Adds an optional planner LLM role wired through KnowledgePriorityMiddleware
so KB query rewriting, date extraction, and recency classification run on a
cheap model (e.g. gpt-4o-mini, Haiku, Azure nano) instead of the user's
chat LLM. Operators opt in by setting is_planner: true on exactly one
global config; without it, behavior is unchanged.
The preflight pattern probed the LLM with a 1-token ping before each
cold turn (when requested_llm_config_id==0, llm_config_id<0, and the
45s healthy TTL had expired) to detect 429s before fanning out into
planner/classifier/title-gen. To absorb its ~1-5s RTT cost we built the
agent speculatively in parallel; on 429 we discarded the build and
repinned.
Three problems with that design:
1. False security. Provider rate limits are token-bucket. A 1-token
ping consumes ~5 tokens; the real request consumes 10-50K. The
probe can return 200 while the real call still 429s.
2. Pure overhead in the common case. On warm-agent-cache turns the
probe dominates wall time: ~2.5s of TTFT pure tax for ~99% of users
who never see a 429.
3. The in-stream recovery loop (catch of _is_provider_rate_limited
gated by not _first_event_logged) already does the right thing
reactively: mark_runtime_cooldown -> resolve_or_get_pinned_llm_config_id
with exclude_config_ids={previous} -> rebuild agent -> retry the
stream. Preflight was never the only safety net; it was a redundant
probe in front of one.
Changes:
- Delete _preflight_llm, _settle_speculative_agent_build, and the
_PREFLIGHT_TIMEOUT_SEC / _PREFLIGHT_MAX_TOKENS constants.
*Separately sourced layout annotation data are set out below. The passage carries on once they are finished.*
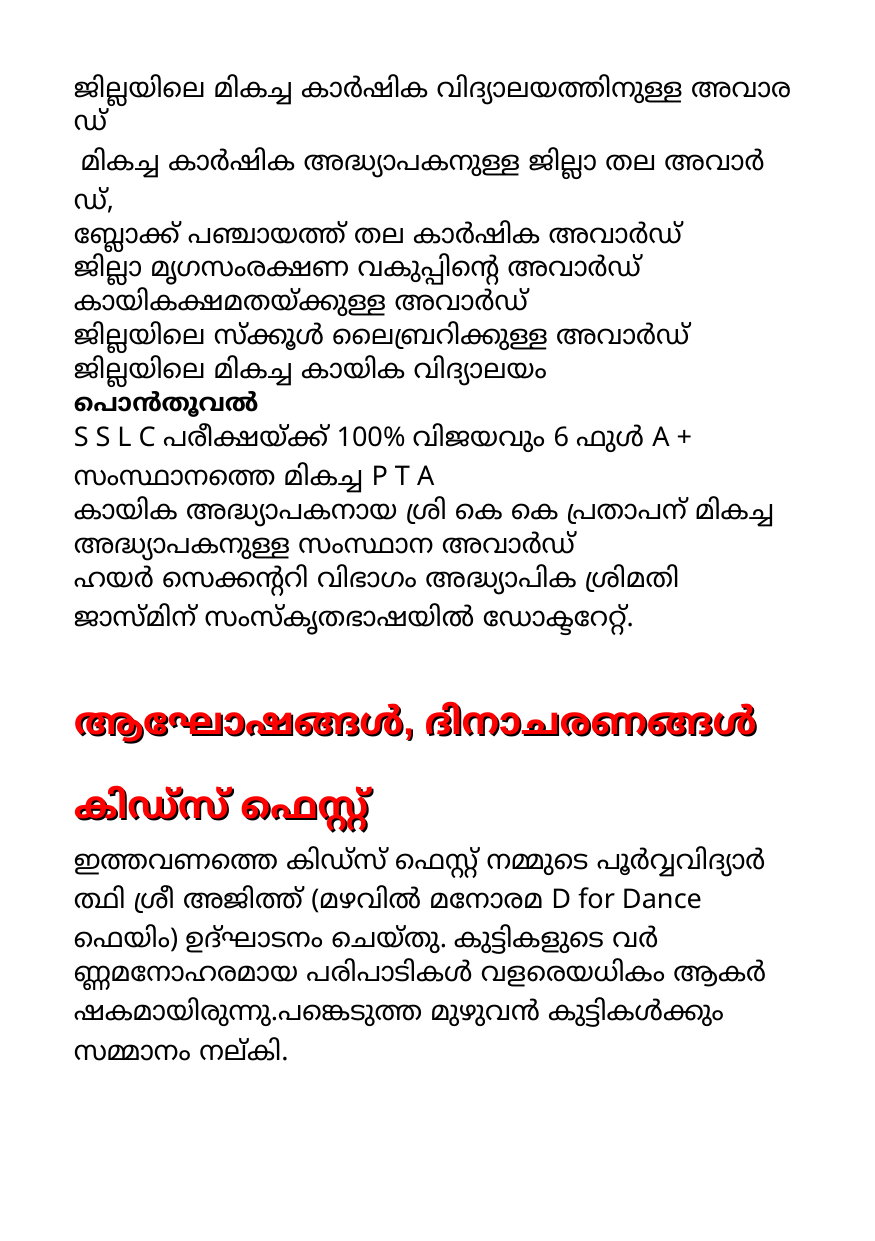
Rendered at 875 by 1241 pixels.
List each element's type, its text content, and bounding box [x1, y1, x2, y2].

text S S L C പരീക്ഷയ്ക്ക് 100% വിജയവും 6 ഫുള്‍ A + [73, 417, 801, 457]
text കായിക അദ്ധ്യാപകനായ ശ്രി കെ കെ പ്രതാപന് മികച്ച അദ്ധ്യാപകനുള്ള സംസ്ഥാന അവാര്‍ഡ് [73, 496, 801, 563]
subtitle ആഘോഷങ്ങള്‍, ദിനാചരണങ്ങള്‍ [73, 698, 801, 748]
text ജില്ലയിലെ സ്ക്കൂള്‍ ലൈബ്രറിക്കുള്ള അവാര്‍ഡ് [73, 321, 801, 354]
text ഇത്തവണത്തെ കിഡ്സ് ഫെസ്റ്റ് നമ്മുടെ പൂര്‍വ്വവിദ്യാര്‍ത്ഥി ശ്രീ അജിത്ത് (മഴവില്‍ മനോരമ D for Dance ഫെയിം) ഉദ്ഘാടനം ചെയ്തു. കുട്ടികളുടെ വര്‍ണ്ണമനോഹരമായ പരിപാടികള്‍ വളരെയധികം ആകര്‍ഷകമായിരുന്നു.പങ്കെടുത്ത മുഴുവന്‍ കുട്ടികള്‍ക്കും സമ്മാനം നല്കി. [73, 846, 801, 1070]
text ജില്ലയിലെ മികച്ച കാര്‍ഷിക വിദ്യാലയത്തിനുള്ള അവാര‍ഡ് [73, 73, 801, 141]
text ജില്ലാ മൃഗസംരക്ഷണ വകുപ്പിന്റെ അവാര്‍ഡ് [73, 253, 801, 287]
text ജില്ലയിലെ മികച്ച കായിക വിദ്യാലയം [73, 354, 801, 388]
text പൊന്‍തൂവല്‍ [73, 388, 801, 417]
text ഹയര്‍ സെക്കന്ററി വിഭാഗം അദ്ധ്യാപിക ശ്രിമതി ജാസ്മിന് സംസ്കൃതഭാഷയില്‍ ഡോക്ടറേറ്റ്. [73, 563, 801, 637]
text ബ്ലോക്ക് പഞ്ചായത്ത് തല കാര്‍ഷിക അവാര്‍ഡ് [73, 219, 801, 253]
text കായികക്ഷമതയ്ക്കുള്ള അവാര്‍ഡ് [73, 287, 801, 321]
text സംസ്ഥാനത്തെ മികച്ച P T A [73, 457, 801, 496]
subtitle കിഡ്സ് ഫെസ്റ്റ് [73, 786, 801, 833]
text മികച്ച കാര്‍ഷിക അദ്ധ്യാപകനുള്ള ജില്ലാ തല അവാര്‍ഡ്, [73, 141, 801, 219]
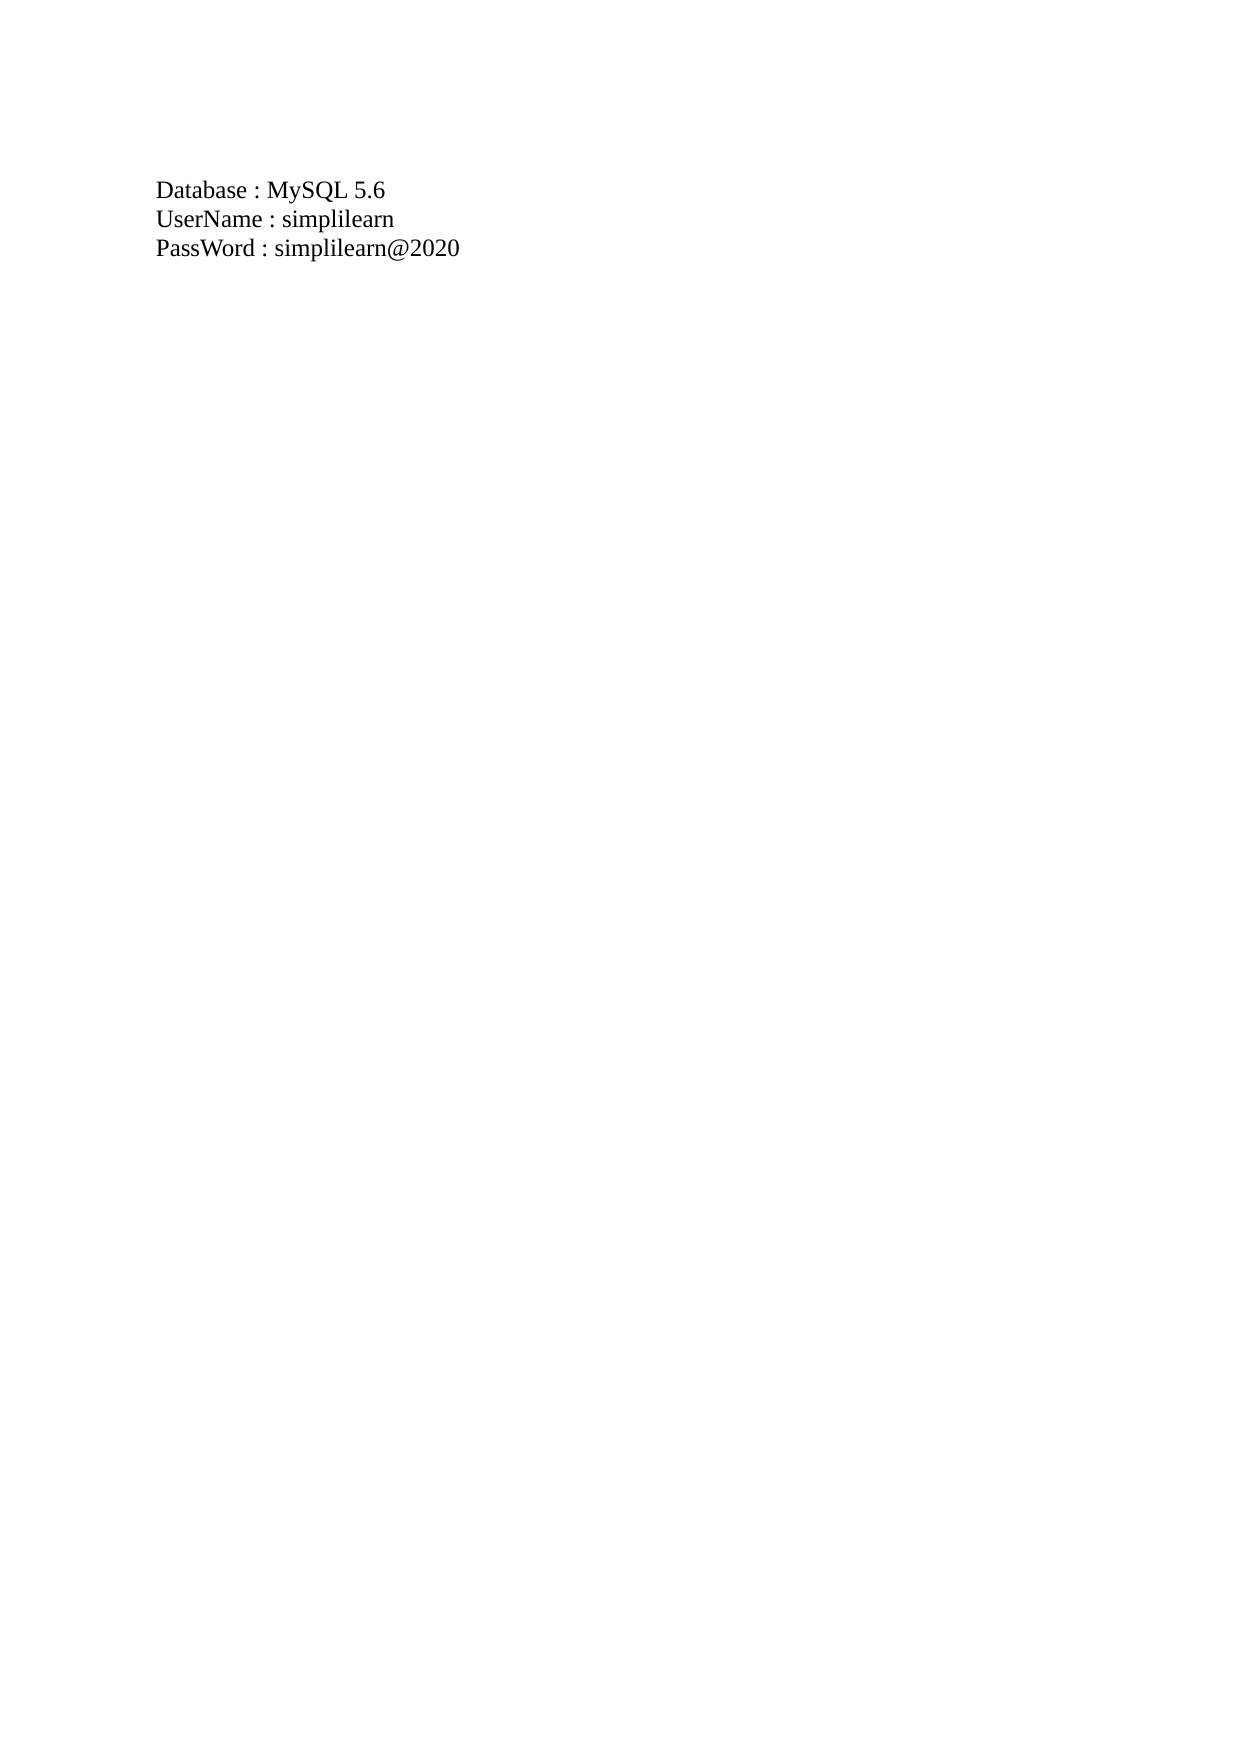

- Drop the parallel agent_build_task / preflight_task plumbing in
both stream_new_chat and stream_resume_chat; build the agent inline
with await _build_main_agent_for_thread(...).
- Drop the unused is_recently_healthy / mark_healthy imports here
(still exported from auto_model_pin_service since OpenRouter
catalogue refresh and a few tests reference clear_healthy).
- Remove the obsolete preflight + settle-speculative tests from
test_stream_new_chat_contract.py.
Net: -447 LOC. ~2.5s removed from TTFT on every cold preflight-eligible
turn. 429 recovery path is unchanged - same repin/rebuild/retry, just
not paid in advance on the healthy path.